*What this task involves*. Change "transcribe" to "list" in the lines starting at the one containing "Prix du produit" and ending at the one containing "Reading left to right, transcribe all", leaving everything else unchanged.

*Data for this exercise*.

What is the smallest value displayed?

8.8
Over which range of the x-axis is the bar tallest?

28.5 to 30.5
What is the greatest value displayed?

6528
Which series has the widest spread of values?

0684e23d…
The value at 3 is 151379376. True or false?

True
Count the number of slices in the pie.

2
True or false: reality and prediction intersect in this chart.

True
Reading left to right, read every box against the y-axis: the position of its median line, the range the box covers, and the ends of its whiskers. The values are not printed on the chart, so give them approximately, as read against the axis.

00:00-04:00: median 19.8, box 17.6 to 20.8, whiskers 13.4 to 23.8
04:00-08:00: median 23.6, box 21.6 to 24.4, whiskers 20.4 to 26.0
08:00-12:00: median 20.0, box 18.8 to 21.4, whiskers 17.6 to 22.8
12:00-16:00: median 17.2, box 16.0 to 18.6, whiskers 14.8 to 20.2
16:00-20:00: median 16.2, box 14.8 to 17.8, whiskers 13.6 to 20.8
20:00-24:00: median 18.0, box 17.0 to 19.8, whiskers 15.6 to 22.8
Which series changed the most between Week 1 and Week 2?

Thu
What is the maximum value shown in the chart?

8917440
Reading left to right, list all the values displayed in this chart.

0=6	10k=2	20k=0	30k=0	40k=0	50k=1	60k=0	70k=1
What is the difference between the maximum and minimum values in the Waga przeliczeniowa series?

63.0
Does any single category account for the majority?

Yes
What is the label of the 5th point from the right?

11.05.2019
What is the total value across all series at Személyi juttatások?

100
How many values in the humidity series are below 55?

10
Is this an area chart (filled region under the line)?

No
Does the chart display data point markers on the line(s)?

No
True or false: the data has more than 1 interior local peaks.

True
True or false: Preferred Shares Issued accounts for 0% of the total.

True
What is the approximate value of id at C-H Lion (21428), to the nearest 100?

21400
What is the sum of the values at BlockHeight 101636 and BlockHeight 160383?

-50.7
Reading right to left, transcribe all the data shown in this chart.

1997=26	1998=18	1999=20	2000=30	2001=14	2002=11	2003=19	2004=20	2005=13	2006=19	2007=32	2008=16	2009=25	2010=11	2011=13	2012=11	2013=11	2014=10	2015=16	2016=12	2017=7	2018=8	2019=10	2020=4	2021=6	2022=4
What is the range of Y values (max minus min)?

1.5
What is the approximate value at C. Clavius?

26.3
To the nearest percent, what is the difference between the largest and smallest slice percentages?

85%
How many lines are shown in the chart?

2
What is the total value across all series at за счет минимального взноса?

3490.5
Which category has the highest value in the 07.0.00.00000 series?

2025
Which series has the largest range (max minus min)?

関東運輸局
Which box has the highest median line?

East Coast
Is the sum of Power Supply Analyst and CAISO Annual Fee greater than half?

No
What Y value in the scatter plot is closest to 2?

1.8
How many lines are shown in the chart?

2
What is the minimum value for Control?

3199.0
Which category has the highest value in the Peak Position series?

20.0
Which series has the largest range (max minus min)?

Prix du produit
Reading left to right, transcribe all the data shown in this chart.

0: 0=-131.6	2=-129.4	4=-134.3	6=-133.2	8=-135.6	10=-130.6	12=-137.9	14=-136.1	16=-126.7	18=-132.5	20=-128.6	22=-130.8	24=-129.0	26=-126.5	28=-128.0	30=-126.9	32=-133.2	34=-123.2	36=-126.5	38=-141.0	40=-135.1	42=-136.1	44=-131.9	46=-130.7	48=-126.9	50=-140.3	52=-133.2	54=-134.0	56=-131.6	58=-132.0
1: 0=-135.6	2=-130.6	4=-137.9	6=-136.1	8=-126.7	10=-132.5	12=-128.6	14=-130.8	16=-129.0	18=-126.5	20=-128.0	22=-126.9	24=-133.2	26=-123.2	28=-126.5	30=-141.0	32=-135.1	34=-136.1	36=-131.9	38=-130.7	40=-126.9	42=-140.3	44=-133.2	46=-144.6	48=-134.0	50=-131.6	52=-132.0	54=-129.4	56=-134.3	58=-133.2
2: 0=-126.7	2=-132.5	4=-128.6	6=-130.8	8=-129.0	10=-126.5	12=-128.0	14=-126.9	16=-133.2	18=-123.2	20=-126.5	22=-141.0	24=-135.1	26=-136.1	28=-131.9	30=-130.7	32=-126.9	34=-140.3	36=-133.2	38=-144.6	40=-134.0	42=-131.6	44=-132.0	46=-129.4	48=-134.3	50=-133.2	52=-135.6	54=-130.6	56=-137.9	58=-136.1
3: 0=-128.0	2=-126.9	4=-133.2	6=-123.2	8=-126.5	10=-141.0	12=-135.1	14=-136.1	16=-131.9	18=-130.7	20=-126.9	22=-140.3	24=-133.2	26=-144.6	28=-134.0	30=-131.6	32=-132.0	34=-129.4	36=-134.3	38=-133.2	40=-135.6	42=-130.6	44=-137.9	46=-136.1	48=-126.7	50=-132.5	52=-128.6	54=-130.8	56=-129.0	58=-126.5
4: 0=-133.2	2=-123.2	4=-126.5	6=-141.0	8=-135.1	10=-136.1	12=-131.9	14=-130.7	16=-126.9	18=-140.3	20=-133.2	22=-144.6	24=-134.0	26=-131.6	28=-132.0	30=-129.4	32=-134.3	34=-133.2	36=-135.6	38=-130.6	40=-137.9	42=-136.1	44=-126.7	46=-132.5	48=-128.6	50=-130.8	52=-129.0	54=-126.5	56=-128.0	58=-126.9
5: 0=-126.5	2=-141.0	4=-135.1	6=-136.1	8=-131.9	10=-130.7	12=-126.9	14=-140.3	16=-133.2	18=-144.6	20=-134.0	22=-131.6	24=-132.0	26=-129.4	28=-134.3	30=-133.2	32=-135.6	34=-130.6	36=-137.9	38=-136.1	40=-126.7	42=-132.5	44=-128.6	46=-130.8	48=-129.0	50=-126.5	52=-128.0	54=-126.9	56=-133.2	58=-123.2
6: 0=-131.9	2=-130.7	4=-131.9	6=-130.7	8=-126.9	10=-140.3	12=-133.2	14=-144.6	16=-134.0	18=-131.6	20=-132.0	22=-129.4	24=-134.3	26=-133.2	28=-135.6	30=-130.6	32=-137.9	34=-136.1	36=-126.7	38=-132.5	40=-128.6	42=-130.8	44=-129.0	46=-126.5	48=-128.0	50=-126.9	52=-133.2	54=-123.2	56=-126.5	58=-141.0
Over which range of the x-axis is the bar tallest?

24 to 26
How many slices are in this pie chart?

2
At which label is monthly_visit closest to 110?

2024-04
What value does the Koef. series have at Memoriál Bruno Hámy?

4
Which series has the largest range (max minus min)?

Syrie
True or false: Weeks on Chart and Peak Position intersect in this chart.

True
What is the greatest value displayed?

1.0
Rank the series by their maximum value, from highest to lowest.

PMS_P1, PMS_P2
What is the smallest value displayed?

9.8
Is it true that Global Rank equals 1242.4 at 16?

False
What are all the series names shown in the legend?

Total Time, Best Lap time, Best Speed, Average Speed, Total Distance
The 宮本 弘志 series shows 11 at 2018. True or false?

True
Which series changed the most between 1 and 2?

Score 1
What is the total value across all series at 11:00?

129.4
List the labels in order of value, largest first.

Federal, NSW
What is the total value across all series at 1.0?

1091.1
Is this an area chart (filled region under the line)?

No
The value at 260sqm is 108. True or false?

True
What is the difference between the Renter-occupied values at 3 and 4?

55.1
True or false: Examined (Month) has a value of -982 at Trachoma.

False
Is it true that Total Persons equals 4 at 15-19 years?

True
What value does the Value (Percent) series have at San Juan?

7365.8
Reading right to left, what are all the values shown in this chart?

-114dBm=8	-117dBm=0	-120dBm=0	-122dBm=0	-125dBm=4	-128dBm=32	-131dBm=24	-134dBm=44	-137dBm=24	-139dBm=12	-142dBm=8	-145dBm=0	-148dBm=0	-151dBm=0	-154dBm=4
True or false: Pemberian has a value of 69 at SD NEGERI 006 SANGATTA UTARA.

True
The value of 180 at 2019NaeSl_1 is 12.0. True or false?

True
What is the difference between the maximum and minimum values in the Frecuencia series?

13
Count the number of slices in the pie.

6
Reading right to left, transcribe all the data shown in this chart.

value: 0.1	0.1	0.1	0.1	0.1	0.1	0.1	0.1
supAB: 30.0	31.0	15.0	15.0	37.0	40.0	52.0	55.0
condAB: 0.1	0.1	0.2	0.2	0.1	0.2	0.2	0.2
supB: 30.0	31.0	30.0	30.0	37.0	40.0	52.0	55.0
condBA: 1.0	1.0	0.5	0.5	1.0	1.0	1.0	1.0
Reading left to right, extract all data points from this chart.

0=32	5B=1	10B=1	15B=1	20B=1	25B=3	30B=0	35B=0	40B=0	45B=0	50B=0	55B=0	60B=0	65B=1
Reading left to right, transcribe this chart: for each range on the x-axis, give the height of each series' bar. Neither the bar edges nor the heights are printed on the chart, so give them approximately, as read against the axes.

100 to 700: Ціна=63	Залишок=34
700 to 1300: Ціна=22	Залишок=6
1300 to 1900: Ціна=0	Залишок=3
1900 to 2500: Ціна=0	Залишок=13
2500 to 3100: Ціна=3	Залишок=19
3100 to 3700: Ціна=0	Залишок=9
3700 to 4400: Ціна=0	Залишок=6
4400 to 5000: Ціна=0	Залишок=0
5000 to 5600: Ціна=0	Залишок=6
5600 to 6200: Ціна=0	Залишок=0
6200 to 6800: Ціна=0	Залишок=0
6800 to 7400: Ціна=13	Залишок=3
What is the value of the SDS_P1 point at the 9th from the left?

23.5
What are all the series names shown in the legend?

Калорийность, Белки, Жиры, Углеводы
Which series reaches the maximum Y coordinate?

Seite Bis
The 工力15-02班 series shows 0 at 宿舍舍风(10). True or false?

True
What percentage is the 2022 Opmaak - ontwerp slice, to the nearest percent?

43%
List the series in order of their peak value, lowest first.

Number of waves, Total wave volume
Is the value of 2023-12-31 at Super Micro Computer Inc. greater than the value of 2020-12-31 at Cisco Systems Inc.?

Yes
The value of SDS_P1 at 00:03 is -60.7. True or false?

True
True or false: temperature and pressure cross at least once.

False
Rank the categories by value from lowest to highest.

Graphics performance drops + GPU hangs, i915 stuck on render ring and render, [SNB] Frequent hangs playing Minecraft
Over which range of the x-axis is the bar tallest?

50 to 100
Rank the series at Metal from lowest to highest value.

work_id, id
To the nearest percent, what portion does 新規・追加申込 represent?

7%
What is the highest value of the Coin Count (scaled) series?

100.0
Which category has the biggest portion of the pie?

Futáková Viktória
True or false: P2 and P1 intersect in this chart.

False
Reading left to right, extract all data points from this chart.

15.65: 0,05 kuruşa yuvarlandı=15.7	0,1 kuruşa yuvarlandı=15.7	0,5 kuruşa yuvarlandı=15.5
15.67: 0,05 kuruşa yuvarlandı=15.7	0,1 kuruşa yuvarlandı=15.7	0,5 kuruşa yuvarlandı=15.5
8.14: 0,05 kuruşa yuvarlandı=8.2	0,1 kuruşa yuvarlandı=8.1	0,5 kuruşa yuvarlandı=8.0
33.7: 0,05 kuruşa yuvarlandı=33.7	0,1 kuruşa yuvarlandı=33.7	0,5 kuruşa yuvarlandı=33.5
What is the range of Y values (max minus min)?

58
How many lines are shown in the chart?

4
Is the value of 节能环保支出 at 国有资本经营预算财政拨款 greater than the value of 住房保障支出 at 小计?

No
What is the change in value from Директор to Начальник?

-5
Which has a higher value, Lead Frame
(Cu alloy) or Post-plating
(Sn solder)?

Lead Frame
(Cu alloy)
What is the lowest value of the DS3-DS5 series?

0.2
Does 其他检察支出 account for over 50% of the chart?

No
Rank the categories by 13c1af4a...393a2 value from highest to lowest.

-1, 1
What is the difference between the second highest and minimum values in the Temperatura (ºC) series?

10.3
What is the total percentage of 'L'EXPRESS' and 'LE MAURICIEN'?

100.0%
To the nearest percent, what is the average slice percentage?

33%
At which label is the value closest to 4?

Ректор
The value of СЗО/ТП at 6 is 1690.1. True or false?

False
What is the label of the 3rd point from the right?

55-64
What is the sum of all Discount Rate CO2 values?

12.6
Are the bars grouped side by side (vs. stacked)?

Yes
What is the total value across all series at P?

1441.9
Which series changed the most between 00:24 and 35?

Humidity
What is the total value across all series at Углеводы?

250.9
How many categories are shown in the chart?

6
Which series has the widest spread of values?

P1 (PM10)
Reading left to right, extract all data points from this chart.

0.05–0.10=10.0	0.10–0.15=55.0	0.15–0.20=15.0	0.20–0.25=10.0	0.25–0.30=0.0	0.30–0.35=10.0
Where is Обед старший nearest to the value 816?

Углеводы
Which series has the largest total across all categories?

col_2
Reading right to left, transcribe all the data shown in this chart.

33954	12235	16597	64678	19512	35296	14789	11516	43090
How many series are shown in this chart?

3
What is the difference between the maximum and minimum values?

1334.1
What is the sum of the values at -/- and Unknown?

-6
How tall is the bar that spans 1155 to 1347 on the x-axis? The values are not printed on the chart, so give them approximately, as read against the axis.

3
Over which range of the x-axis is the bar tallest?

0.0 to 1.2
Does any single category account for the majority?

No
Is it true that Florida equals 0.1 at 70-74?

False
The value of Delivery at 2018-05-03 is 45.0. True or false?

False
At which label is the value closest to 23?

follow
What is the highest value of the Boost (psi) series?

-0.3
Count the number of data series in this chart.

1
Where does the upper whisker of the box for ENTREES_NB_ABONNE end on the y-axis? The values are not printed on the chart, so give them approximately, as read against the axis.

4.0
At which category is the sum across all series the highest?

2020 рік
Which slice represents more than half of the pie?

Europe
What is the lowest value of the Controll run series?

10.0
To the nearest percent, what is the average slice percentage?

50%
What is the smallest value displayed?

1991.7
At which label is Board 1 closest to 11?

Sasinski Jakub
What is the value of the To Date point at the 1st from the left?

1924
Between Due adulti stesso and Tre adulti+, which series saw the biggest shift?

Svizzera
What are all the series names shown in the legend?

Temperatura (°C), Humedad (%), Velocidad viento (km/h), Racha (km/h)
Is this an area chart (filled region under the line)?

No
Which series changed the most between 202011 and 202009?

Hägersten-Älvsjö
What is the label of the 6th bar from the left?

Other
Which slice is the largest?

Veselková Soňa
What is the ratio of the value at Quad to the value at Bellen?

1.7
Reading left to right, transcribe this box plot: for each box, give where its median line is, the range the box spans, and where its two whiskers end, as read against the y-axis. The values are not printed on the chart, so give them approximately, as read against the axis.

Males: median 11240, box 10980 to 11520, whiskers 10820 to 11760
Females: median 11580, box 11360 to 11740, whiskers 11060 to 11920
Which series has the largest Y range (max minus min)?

*Answer below*.
Prix du produit
Reading left to right, list all the data shown in this chart.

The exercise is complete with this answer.